La Biblioteca fa parte del Monastero di Santa Maria di Grottaferrata, meglio noto come Abbazia di san Nilo. A fondarlo nel 1004 furono i Santi Nilo e Bartolomeo, riconosciuto Monumento nazionale nel 1874 e custodito dalla comunità monastica.  Il Monastero di Santa Maria di Grottaferrata rappresenta oggi una preziosa, se non unica, testimonianza della presenza monastica bizantina greco cattolica in Italia e nel mondo. Naturalmente all’interno di questa tradizione millenaria è fiorita la cultura e la missione dei monaci di trasmettere dei tesori di spiritualità attraverso la produzione libraria. 

“E proprio per questo che l’Abbazia ospita la Biblioteca del Monumento Nazionale – spiega Padre Francesco, egumeno dell’abbazia di Grottaferrata intervistato all’interno della grande sala costruita con albero e radica di ulivo, grazie al Cardinale Mattei. “E’interessante la collocazione dei libri per argomenti, perché con uno sguardo panoramico si parte dalla Sacra Scrittura fino ad arrivare ai commenti liturgici. i due poli, non solo della giornata monastica, ma anche della visione dell’Universo, racchiusa in Dio che è principio e fine, e quindi tutto il sapere è in queste due polarità”.
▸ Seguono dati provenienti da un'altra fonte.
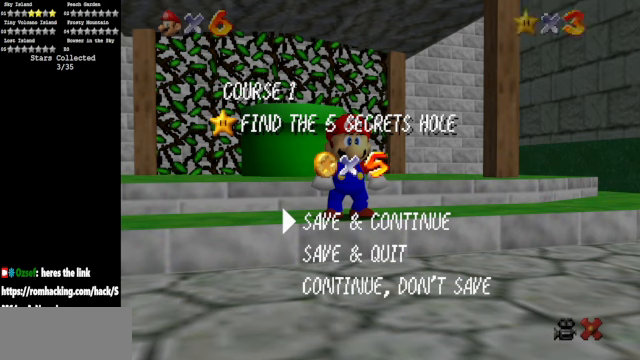
Gameplay with a controller (Nintendo layout); each line is a JSON object with the inputs held at the frame after it. "events" lists button and stick changes between this image and that frame as [ms after this image, input, new state], when the widget could be followed in between. Not read: L3 R3.
{"buttons": [], "left_stick": "up", "events": [[200, "A", "down"], [466, "A", "up"], [500, "left_stick", "up"]]}
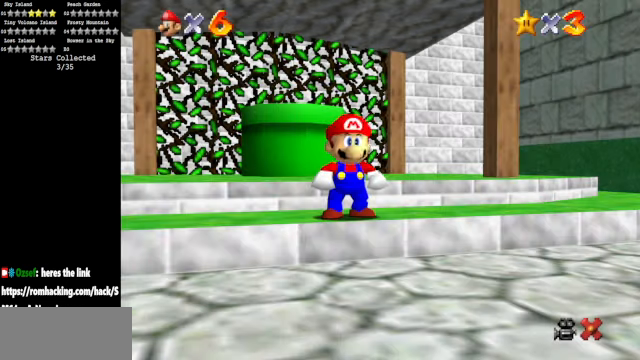
{"buttons": [], "left_stick": "up", "events": [[233, "A", "down"], [466, "A", "up"]]}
Numerosi i manuali pregiati, dall’atlante geografico di William Bleu all’erbario del Cinquecento

Numerosi i manuali pregiati, dall’ atlante geografico di William Bleu, poi redatto dal figlio Joan: “un capolavoro di cartografia, perché lo stesso William era anche un cartografo assunto dalla Compagnia olandese delle Indie Orientali” racconta Padre Francesco. “Abbiamo anche un bellissimo erbario del Cinquecento, che si fregia di riproduzione di acquerelli in cui la natura viene presa dal vivo. Testimonianza di un’opera che, sia dal punto di vista culturale sia caritativo, è un elemento portante dell’opera monastica. Abbiamo anche, sempre in questo settore, un incunabulo che si rifà alla scienza medica dove ci sono sette sermoni in cui si scrive della cura delle diverse parti del corpo, attraverso lo studio medicinale del tempo”.
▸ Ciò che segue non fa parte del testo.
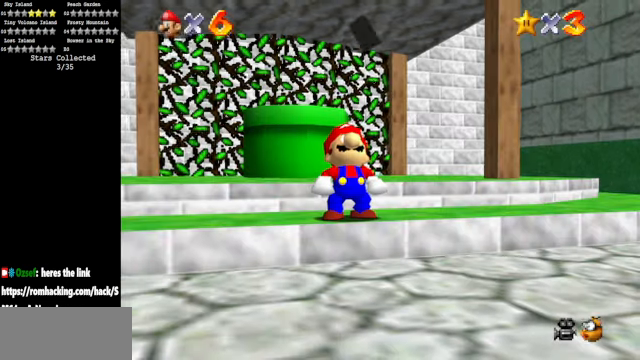
{"buttons": [], "left_stick": "center", "events": [[166, "left_stick", "center"]]}
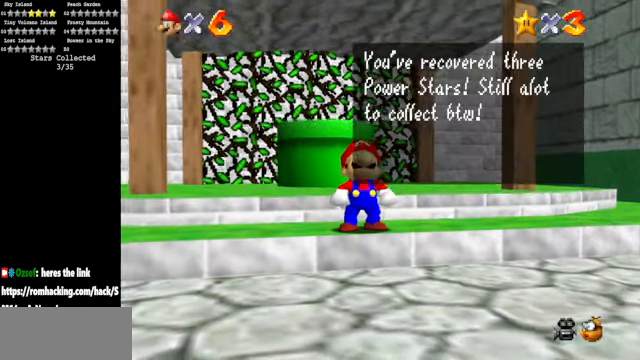
{"buttons": [], "left_stick": "center", "events": []}
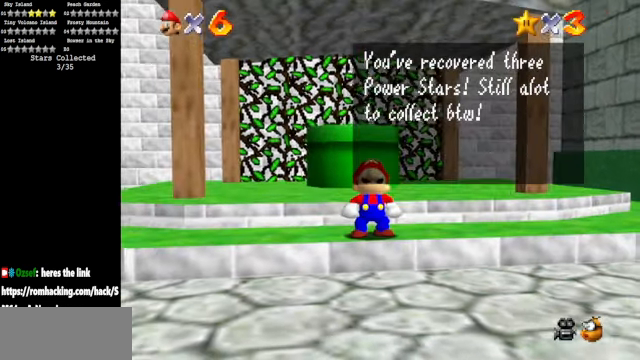
{"buttons": [], "left_stick": "center", "events": []}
Sarà un giovanissimo Domenichino, agli inizi del Seicento a realizzare gli affreschi dedicati a San Nilo e San Bartolomeo, i fondatori dell’antichissima Abbazia alle porte di Roma. La Cappella Farnese, dal nome del committente Odoardo, allora cardinale commendatario, è il cuore della Chiesa abbaziale. Uno splendido esempio della tradizione monastica italo-greca fiorita nell’Italia meridionale in epoca medievale, che ancora oggi conserva il rito bizantino.